At some point people became comfortable enough to be in a bubble, and only that bubble of people that they could trust. They would ONLY go to that friend or family’s house, and that house only. This of course didn’t stop everyone from running around and gumming up the works by being maskless or reckless, but many people were sensible enough to keep it together.
The moment I knew I was no longer in their bubble, that things weren’t the same was when I was constantly scrolling (or doom scrolling – however you want to put it) social media. I noticed that I hadn’t been invited to a gathering. Pictures and videos went up on the feeds of dinners and parties, and the common denominator I knew was missing one thing. I’m hardly the life of the party type of guy, but at least I got invites before the pandemic kicked off in full force.
I remember when I was younger watching episodes of TV shows were characters realized things had changed, that people moved on from their social activities and had to live their lives in a new, lonelier fashion. They might get married or have relationships but ultimately a more isolated position took its place, like moving to the suburbs or beginning life in a brand new city for a new job.

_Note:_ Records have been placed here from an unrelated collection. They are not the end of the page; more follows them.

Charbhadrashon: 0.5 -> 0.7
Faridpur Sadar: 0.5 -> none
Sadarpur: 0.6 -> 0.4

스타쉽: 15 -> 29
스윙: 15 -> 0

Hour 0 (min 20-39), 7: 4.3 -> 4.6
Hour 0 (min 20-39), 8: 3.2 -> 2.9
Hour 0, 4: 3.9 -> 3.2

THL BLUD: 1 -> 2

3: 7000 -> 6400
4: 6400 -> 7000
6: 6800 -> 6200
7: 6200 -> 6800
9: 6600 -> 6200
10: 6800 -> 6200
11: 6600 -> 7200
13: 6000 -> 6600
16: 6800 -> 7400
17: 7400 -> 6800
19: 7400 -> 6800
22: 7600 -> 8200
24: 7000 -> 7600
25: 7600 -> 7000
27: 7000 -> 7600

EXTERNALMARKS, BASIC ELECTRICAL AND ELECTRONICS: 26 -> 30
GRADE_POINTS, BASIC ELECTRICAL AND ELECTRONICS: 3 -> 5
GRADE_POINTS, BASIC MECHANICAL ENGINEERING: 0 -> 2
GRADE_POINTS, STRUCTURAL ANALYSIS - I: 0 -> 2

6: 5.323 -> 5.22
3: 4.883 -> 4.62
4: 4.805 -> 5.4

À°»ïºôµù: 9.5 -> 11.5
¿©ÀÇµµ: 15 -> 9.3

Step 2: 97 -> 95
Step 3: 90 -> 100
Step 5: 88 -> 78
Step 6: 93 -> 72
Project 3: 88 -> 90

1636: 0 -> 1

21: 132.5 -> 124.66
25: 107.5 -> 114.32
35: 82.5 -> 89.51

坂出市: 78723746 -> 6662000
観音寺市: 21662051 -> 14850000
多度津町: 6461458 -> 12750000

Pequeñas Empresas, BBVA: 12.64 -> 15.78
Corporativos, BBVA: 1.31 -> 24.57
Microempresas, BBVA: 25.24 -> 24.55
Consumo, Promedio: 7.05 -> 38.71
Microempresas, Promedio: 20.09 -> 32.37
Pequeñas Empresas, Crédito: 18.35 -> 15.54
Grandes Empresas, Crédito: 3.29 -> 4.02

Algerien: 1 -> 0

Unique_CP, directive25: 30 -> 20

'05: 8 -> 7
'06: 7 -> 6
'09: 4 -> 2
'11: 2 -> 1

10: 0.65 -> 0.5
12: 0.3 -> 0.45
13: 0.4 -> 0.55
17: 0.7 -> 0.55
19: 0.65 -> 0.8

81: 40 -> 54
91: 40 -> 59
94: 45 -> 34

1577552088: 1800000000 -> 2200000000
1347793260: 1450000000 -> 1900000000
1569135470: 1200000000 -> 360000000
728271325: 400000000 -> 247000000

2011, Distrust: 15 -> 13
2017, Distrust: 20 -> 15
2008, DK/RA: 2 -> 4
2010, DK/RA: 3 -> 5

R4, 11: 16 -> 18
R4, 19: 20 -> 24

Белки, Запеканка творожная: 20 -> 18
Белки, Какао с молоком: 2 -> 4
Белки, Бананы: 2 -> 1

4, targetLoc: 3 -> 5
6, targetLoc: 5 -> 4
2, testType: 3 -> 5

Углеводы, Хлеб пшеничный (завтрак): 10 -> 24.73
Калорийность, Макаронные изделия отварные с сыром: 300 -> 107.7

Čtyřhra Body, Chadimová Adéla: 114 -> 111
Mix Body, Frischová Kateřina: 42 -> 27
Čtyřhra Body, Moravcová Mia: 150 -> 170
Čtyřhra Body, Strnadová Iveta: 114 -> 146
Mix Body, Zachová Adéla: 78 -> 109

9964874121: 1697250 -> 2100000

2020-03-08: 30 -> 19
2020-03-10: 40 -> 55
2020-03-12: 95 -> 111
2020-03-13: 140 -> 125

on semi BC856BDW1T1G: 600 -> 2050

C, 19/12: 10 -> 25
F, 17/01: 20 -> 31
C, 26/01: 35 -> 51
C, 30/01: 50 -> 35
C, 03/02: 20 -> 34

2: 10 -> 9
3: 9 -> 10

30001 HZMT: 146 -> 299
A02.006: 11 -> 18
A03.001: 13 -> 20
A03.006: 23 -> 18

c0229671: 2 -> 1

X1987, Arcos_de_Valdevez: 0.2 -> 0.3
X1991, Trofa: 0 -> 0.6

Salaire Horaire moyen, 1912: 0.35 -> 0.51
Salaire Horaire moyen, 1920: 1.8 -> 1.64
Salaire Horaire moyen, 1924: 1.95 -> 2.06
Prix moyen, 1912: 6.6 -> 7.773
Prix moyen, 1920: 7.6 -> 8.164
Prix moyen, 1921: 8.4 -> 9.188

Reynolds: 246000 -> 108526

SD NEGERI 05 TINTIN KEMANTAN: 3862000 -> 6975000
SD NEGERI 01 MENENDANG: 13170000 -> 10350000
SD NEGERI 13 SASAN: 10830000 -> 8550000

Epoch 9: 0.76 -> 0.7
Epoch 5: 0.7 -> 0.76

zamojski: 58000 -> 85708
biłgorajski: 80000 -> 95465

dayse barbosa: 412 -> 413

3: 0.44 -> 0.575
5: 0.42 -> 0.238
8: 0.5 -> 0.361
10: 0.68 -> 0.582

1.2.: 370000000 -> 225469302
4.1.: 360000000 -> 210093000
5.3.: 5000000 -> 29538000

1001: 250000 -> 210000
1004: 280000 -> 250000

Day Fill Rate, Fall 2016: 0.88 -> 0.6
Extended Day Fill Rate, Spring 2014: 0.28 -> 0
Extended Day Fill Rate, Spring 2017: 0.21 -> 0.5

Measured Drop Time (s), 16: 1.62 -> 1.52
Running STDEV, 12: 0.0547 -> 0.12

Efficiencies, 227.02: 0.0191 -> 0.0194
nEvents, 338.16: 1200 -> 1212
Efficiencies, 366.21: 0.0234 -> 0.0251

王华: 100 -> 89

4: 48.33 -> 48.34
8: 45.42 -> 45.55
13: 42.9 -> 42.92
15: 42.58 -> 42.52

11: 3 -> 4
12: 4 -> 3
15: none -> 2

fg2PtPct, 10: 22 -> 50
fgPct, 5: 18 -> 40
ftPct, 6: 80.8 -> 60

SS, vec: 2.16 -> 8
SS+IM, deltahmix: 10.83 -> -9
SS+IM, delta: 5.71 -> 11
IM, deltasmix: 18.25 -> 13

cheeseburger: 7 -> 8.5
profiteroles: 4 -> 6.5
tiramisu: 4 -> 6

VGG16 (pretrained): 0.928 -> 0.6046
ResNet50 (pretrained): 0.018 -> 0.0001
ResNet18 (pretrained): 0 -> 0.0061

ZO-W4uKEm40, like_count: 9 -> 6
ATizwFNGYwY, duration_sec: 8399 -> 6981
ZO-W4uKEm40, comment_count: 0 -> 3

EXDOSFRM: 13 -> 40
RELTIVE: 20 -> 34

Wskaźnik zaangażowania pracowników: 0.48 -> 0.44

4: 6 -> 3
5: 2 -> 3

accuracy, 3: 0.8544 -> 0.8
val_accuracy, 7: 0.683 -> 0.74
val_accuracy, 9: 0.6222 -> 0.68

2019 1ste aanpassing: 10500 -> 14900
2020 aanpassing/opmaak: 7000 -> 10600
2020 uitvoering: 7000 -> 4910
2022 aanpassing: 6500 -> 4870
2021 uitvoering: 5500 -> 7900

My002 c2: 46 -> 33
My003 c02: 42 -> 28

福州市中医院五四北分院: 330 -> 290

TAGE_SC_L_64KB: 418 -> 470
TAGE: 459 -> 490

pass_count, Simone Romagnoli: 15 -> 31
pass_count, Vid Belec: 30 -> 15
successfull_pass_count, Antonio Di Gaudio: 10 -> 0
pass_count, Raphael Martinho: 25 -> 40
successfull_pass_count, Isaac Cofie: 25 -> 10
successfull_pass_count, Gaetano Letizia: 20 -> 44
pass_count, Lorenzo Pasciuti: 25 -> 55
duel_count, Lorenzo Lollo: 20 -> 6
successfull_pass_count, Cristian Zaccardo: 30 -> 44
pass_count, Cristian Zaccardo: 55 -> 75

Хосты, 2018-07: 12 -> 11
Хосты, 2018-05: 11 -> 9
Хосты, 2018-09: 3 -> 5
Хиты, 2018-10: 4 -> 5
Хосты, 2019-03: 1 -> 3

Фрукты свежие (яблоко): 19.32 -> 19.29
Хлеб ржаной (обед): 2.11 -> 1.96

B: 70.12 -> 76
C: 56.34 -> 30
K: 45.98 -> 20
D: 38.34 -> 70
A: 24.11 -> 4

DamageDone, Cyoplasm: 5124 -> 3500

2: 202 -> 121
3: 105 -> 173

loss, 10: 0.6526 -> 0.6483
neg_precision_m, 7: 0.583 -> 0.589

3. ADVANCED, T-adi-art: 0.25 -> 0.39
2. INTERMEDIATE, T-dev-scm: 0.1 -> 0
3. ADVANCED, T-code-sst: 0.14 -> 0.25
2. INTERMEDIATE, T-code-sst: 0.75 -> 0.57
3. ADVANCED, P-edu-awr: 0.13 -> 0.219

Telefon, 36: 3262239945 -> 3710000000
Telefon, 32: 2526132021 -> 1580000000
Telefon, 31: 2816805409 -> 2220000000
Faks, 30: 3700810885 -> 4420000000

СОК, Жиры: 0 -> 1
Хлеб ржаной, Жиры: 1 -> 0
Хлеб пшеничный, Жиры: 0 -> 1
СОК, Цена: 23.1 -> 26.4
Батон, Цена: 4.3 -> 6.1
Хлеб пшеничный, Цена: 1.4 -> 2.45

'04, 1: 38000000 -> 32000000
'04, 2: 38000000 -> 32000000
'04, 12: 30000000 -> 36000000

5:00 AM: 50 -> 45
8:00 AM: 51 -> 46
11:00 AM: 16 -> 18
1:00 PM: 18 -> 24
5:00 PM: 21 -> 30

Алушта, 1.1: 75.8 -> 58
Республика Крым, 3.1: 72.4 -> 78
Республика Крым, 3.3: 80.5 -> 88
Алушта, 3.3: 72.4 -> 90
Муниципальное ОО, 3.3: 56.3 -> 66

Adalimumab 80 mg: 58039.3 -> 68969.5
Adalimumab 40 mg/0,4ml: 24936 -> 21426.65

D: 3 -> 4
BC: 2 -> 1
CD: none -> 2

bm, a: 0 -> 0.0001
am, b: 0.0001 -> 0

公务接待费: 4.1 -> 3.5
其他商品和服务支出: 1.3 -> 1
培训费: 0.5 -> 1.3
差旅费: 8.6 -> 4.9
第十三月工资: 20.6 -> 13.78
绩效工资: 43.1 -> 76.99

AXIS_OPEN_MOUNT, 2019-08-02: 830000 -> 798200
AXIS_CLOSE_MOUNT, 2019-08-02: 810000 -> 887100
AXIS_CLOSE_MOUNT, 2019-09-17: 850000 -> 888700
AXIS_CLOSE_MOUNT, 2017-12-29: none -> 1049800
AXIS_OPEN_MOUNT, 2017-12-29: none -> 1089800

The pandemic isn’t over, but life changed again. People began being more comfortable together again, life semi-resumed into a workable, more sociable fashion. But I noticed the phone wasn’t lighting up anymore. I realized that this was life now. The survival part was mostly over (except of course for the less fortunate immunocompromised), but this was where I came out. I’m an inherent people pleaser, at the cost of my childhood. I’ve racked up many friendships, but at some point I spread myself too thin. The social group I thought I could rely on fell like a house of cards. The glue to my social group left the city, and I was the excess that could be paired off like gristle on meat. I was no longer needed or thought of. I paid the price for my own foolishness.
I felt like the fool that I was in the bar that night. Now I had nothing. But that wasn’t without its own asterisk. The likelihood that I would still be surrounded by the same people sans the glue of the group is not exactly high. I would likely be in the same position that I am now, in a big city with little friends that I see more than once every few months, and living isolated and alone.
Life isn’t always kind, and as we get older we shed the things that once were: the people we used to be, the things we held on to, or the people that made us what we are. I just didn’t think it would happen so suddenly or so painfully over such a question mark in human history. But life doesn’t care, we either move on or we get left behind.
I’m still making my peace with this shift in life. My naivete with where I was at that stage in the game is my own undoing. But as I move on towards bigger and better things I can only hope that I have my eyes and ears open fully to making sure I don’t repeat what came before. Most of my days now consist of working from home and sometimes playing games on Twitch, but I know that may not last either. There’s more change to come. This is life now.